TASK REQUIREMENTS:
In the entries that follow, the line with "thực thi đấ" opens the range and the line with "Январь 2026" closes it; repeat that range exactly, both lines included.

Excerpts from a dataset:

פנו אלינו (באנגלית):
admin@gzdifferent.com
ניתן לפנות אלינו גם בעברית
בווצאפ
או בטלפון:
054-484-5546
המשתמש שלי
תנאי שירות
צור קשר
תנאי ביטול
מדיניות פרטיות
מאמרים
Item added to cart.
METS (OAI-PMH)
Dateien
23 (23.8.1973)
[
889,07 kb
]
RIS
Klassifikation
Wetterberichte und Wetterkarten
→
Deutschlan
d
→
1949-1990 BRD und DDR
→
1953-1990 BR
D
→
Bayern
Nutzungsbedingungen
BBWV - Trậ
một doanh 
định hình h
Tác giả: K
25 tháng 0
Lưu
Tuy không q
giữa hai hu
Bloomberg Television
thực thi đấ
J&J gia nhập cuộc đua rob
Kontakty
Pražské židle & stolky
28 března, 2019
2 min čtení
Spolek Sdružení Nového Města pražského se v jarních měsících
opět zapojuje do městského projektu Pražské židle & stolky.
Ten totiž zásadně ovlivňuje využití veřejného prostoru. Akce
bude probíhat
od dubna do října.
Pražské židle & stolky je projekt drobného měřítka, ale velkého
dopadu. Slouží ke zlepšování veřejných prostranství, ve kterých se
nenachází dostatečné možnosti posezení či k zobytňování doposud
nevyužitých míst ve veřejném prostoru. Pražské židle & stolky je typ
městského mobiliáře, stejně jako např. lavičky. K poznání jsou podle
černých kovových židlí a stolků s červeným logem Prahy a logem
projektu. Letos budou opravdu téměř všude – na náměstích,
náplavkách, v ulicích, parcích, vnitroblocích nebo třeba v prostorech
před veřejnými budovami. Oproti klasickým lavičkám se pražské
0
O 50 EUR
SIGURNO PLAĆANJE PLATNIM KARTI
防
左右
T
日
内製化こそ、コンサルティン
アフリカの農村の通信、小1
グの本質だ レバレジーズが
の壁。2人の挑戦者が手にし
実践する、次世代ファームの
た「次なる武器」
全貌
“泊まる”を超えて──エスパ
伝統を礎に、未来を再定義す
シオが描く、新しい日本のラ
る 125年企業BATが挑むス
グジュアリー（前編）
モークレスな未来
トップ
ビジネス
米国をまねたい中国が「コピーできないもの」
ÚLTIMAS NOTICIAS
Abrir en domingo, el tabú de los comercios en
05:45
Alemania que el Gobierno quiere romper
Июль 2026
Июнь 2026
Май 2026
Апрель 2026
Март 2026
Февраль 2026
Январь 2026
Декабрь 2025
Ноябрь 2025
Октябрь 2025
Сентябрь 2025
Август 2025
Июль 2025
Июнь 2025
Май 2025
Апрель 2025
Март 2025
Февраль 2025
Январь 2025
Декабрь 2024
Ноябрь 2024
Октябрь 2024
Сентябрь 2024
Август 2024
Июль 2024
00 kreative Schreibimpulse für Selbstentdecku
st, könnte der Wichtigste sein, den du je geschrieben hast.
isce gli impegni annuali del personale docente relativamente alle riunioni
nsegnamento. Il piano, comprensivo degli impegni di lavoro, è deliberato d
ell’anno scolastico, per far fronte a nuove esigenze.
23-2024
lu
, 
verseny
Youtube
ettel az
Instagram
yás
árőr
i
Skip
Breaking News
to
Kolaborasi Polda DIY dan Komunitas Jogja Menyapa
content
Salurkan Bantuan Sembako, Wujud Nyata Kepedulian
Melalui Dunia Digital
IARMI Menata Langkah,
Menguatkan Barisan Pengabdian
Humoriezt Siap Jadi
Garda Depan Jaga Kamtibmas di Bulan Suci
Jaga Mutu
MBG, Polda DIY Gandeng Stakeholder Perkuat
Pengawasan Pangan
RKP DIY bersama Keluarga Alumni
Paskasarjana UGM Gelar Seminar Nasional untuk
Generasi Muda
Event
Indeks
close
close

RESULT FOR THIS EXERCISE:
thực thi đấ
J&J gia nhập cuộc đua rob
Kontakty
Pražské židle & stolky
28 března, 2019
2 min čtení
Spolek Sdružení Nového Města pražského se v jarních měsících
opět zapojuje do městského projektu Pražské židle & stolky.
Ten totiž zásadně ovlivňuje využití veřejného prostoru. Akce
bude probíhat
od dubna do října.
Pražské židle & stolky je projekt drobného měřítka, ale velkého
dopadu. Slouží ke zlepšování veřejných prostranství, ve kterých se
nenachází dostatečné možnosti posezení či k zobytňování doposud
nevyužitých míst ve veřejném prostoru. Pražské židle & stolky je typ
městského mobiliáře, stejně jako např. lavičky. K poznání jsou podle
černých kovových židlí a stolků s červeným logem Prahy a logem
projektu. Letos budou opravdu téměř všude – na náměstích,
náplavkách, v ulicích, parcích, vnitroblocích nebo třeba v prostorech
před veřejnými budovami. Oproti klasickým lavičkám se pražské
0
O 50 EUR
SIGURNO PLAĆANJE PLATNIM KARTI
防
左右
T
日
内製化こそ、コンサルティン
アフリカの農村の通信、小1
グの本質だ レバレジーズが
の壁。2人の挑戦者が手にし
実践する、次世代ファームの
た「次なる武器」
全貌
“泊まる”を超えて──エスパ
伝統を礎に、未来を再定義す
シオが描く、新しい日本のラ
る 125年企業BATが挑むス
グジュアリー（前編）
モークレスな未来
トップ
ビジネス
米国をまねたい中国が「コピーできないもの」
ÚLTIMAS NOTICIAS
Abrir en domingo, el tabú de los comercios en
05:45
Alemania que el Gobierno quiere romper
Июль 2026
Июнь 2026
Май 2026
Апрель 2026
Март 2026
Февраль 2026
Январь 2026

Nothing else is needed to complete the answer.